Track-and-point, track-and-grab all without conscious intervention for optimal performance. The initial designation of the tracked object may or may not be conscious, in colloquial terms: something may or may not grab your attention.

FINSTs provide the capability for operationally competent (visual) deictic reference. If, by grunting and pointing, you can induce someone else to track the same target you’re tracking, you’ve arguably just conveyed a strong mutual agreed upon identification of it. This mutually-agreed-upon designation is achieved without any explicit description, and with an accuracy that likely exceeds your capacity to explicitly describe the target object in robust detail. It has no translation requirements, and the lack of explicit properties boosts the precision of the identification, again Pylyshyn:

 “The FINST does not distinguish between selecting a rabbit, a rabbit’s properties (such as its fur, shape, movement, color), a set of undetached rabbit parts, or any other coextensive category, because the selection is not based on a category at all”

Remember, this is the human visual system we are talking about. Over the years experiments have shown that the relative constant scenes which form our conscious awareness is a construction built by a very large portion of our brains, a construction built on the substrate of extremely varied sensory inputs. To quote Pylyshyn:

 “This problem of keeping track of individual token things by using a record of their properties is in general intractable when the things can move and change properties. But the problem exists even for a static scene since our eyes are continuously moving, the lighting changes with different points of view, and so on—which means that the problem of unique descriptors applies to every thing in a perceived scene. In fact it remains even if the scene and the point of view are fixed (as when a static scene is viewed through a peephole) since the representation itself is changing over time as the scene is explored with moving focal attention. There is ample evidence that percepts are built up over time.”

The follow-on idea, which he terms the index projection hypothesis, is that we can load things onto the FINSTs (identify them with objects we are trying to imagine in space), and then use the FINST mechanism to support our spatial reasoning.
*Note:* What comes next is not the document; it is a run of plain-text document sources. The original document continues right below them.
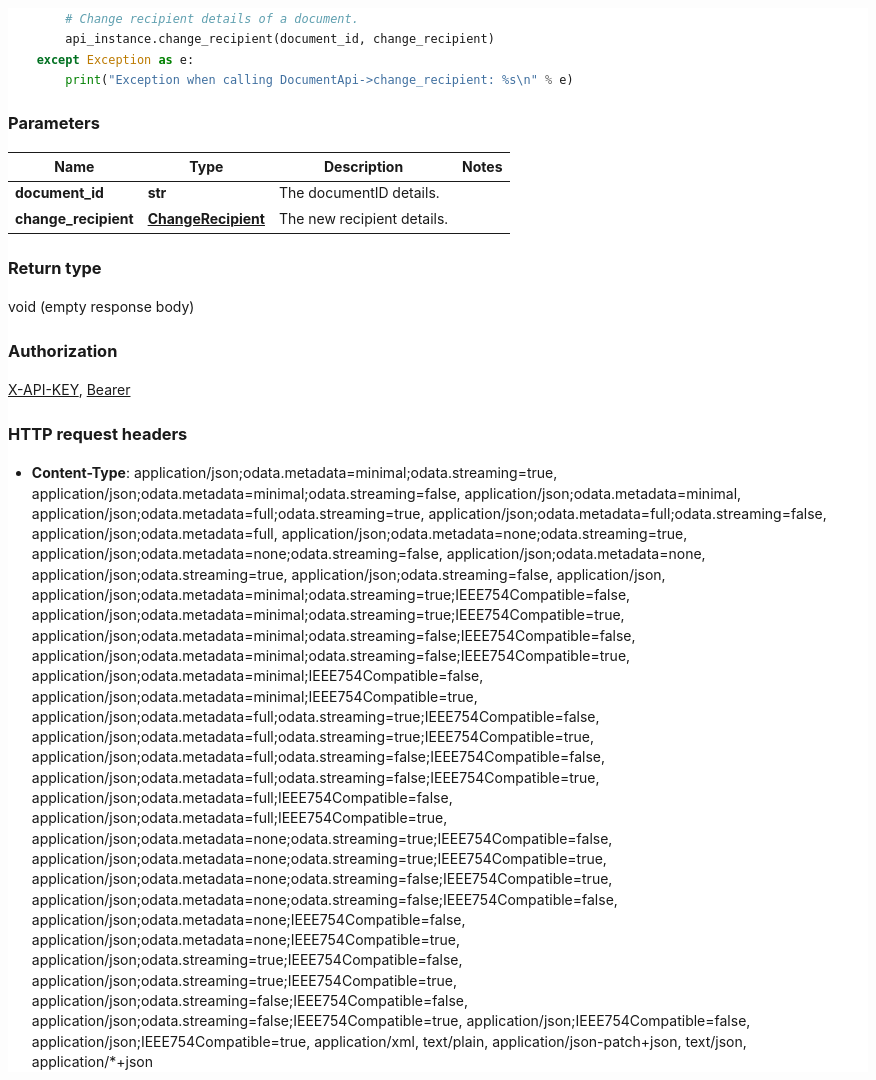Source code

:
 ```python
        # Change recipient details of a document.
        api_instance.change_recipient(document_id, change_recipient)
    except Exception as e:
        print("Exception when calling DocumentApi->change_recipient: %s\n" % e)
```



### Parameters


Name | Type | Description  | Notes
------------- | ------------- | ------------- | -------------
 **document_id** | **str**| The documentID details. | 
 **change_recipient** | [**ChangeRecipient**](ChangeRecipient.md)| The new recipient details. | 

### Return type

void (empty response body)

### Authorization

[X-API-KEY](../README.md#X-API-KEY), [Bearer](../README.md#Bearer)

### HTTP request headers

 - **Content-Type**: application/json;odata.metadata=minimal;odata.streaming=true, application/json;odata.metadata=minimal;odata.streaming=false, application/json;odata.metadata=minimal, application/json;odata.metadata=full;odata.streaming=true, application/json;odata.metadata=full;odata.streaming=false, application/json;odata.metadata=full, application/json;odata.metadata=none;odata.streaming=true, application/json;odata.metadata=none;odata.streaming=false, application/json;odata.metadata=none, application/json;odata.streaming=true, application/json;odata.streaming=false, application/json, application/json;odata.metadata=minimal;odata.streaming=true;IEEE754Compatible=false, application/json;odata.metadata=minimal;odata.streaming=true;IEEE754Compatible=true, application/json;odata.metadata=minimal;odata.streaming=false;IEEE754Compatible=false, application/json;odata.metadata=minimal;odata.streaming=false;IEEE754Compatible=true, application/json;odata.metadata=minimal;IEEE754Compatible=false, application/json;odata.metadata=minimal;IEEE754Compatible=true, application/json;odata.metadata=full;odata.streaming=true;IEEE754Compatible=false, application/json;odata.metadata=full;odata.streaming=true;IEEE754Compatible=true, application/json;odata.metadata=full;odata.streaming=false;IEEE754Compatible=false, application/json;odata.metadata=full;odata.streaming=false;IEEE754Compatible=true, application/json;odata.metadata=full;IEEE754Compatible=false, application/json;odata.metadata=full;IEEE754Compatible=true, application/json;odata.metadata=none;odata.streaming=true;IEEE754Compatible=false, application/json;odata.metadata=none;odata.streaming=true;IEEE754Compatible=true, application/json;odata.metadata=none;odata.streaming=false;IEEE754Compatible=true, application/json;odata.metadata=none;odata.streaming=false;IEEE754Compatible=false, application/json;odata.metadata=none;IEEE754Compatible=false, application/json;odata.metadata=none;IEEE754Compatible=true, application/json;odata.streaming=true;IEEE754Compatible=false, application/json;odata.streaming=true;IEEE754Compatible=true, application/json;odata.streaming=false;IEEE754Compatible=false, application/json;odata.streaming=false;IEEE754Compatible=true, application/json;IEEE754Compatible=false, application/json;IEEE754Compatible=true, application/xml, text/plain, application/json-patch+json, text/json, application/*+json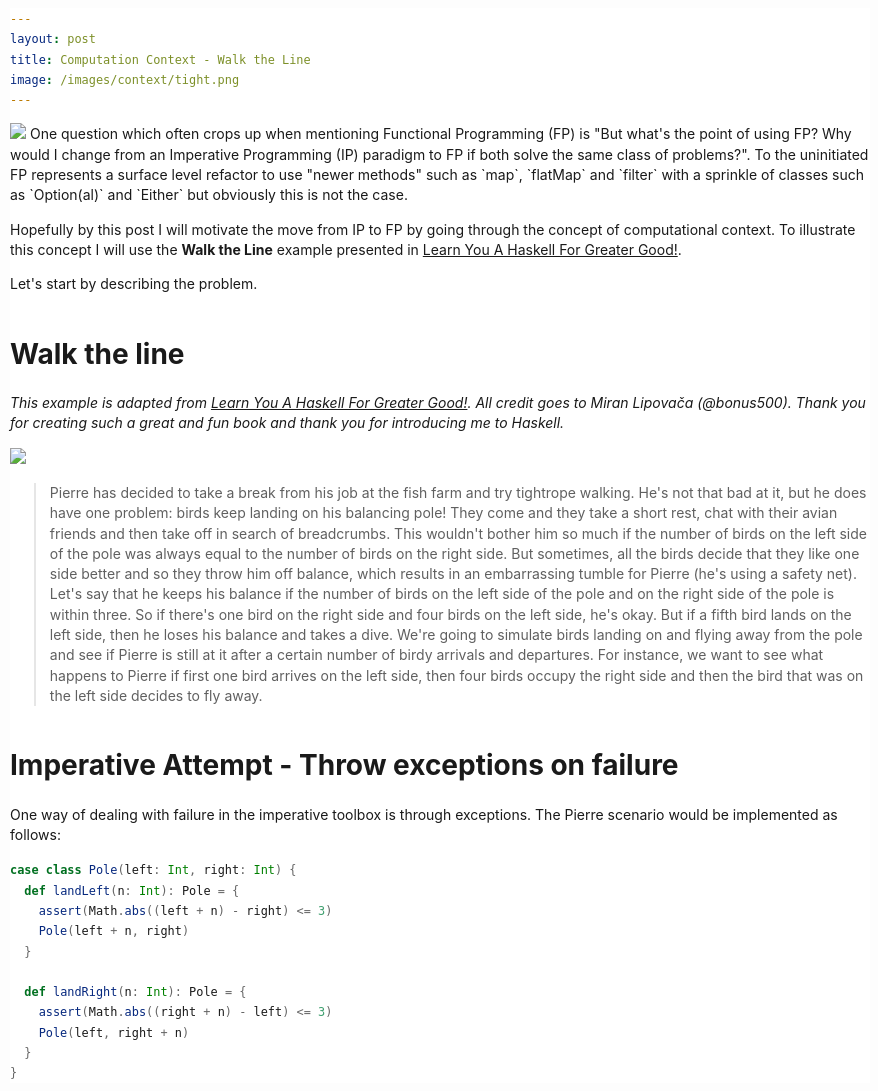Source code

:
 ```yaml
---
layout: post
title: Computation Context - Walk the Line
image: /images/context/tight.png
---
```


<img class="title" src="{{ site.baseurl }}/images/context/tight.jpg"/>
One question which often crops up when mentioning Functional Programming (FP) is "But what's the point of using FP? Why would I change from an Imperative Programming (IP) paradigm to FP if both solve the same class of problems?".  To the uninitiated FP represents a surface level refactor to use "newer methods" such as `map`, `flatMap` and `filter` with a sprinkle of classes such as `Option(al)` and `Either` but obviously this is not the case.  

Hopefully by this post I will motivate the move from IP to FP by going through the concept of computational context.  To illustrate this concept I will use the **Walk the Line** example presented in [Learn You A Haskell For Greater Good!](http://learnyouahaskell.com/a-fistful-of-monads#walk-the-line).  

Let's start by describing the problem.   

# Walk the line

_This example is adapted from [Learn You A Haskell For Greater Good!](http://learnyouahaskell.com/a-fistful-of-monads#walk-the-line).  All credit goes to Miran Lipovača (@bonus500).  Thank you for creating such a great and fun book and thank you for introducing me to Haskell._ 

<img class="step minimal" style="width: 280px"  src="{{ site.baseurl }}/images/context/pierre.png"/>

> Pierre has decided to take a break from his job at the fish farm and try tightrope walking. He's not that bad at it, but he does have one problem: birds keep landing on his balancing pole! They come and they take a short rest, chat with their avian friends and then take off in search of breadcrumbs. This wouldn't bother him so much if the number of birds on the left side of the pole was always equal to the number of birds on the right side. But sometimes, all the birds decide that they like one side better and so they throw him off balance, which results in an embarrassing tumble for Pierre (he's using a safety net).
> Let's say that he keeps his balance if the number of birds on the left side of the pole and on the right side of the pole is within three. So if there's one bird on the right side and four birds on the left side, he's okay. But if a fifth bird lands on the left side, then he loses his balance and takes a dive.
> We're going to simulate birds landing on and flying away from the pole and see if Pierre is still at it after a certain number of birdy arrivals and departures. For instance, we want to see what happens to Pierre if first one bird arrives on the left side, then four birds occupy the right side and then the bird that was on the left side decides to fly away.

# Imperative Attempt - Throw exceptions on failure
One way of dealing with failure in the imperative toolbox is through exceptions.  The Pierre scenario would be implemented as follows:

```scala
case class Pole(left: Int, right: Int) {
  def landLeft(n: Int): Pole = {
    assert(Math.abs((left + n) - right) <= 3)
    Pole(left + n, right)
  }

  def landRight(n: Int): Pole = {
    assert(Math.abs((right + n) - left) <= 3)
    Pole(left, right + n)
  }
}
```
 “The view is just this: In imagining a spatial layout, we use visual indexes (FINSTs) to pick out concurrently perceived objects that are roughly in the same relative locations as objects in the scene we are imagining. Each indexed object is associated with a unique label of a recalled or imagined object. These labels allow the system to keep the individual indexed objects distinctive, and also allow the visual system to treat the indexed objects as though they were marked—the visual system can thus detect patterns among indexed objects. The spatial properties that concern the mental objects (i.e. the conditions listed earlier) result from actual perception of the spatial relations among these indexed objects. This simple idea, called the index projection hypothesis, is developed in the next section.” (emphasis mine)

“Real movement interacts with imagined objects in a very natural way and such movements treat the imagined objects as fixed in space (so that, for example, your relation to your mental image undergoes the automatic updating of your frame of reference with your movement that is characteristic of moving in a real environment”

Our FINST enabled imaginations are then able to reason accurately about the imagined environment. Pylyshyn, being rigorous, indicates that the data supports this interpretation but that it has not been validated as thoroughly as the original Multi Object Tracking (MOT) experiments that underlie the identification of FINSTs in the early vision system.

I vacillate between considering this completely understandable (biology tends to build upon what’s ready to hand, rather than invent complete, large scale, complex mechanisms de novo) and totally shocked that there is that kind of bidirectionally available. This isn’t just priming the FINSTs to search for something, but rather using them as an auxiliary processor to our “conscious imagining.”

All in all, more solid evidence that our “conscious” processes are less critical than we might think and our “unconscious” processes are more subtle and robust than we might imagine.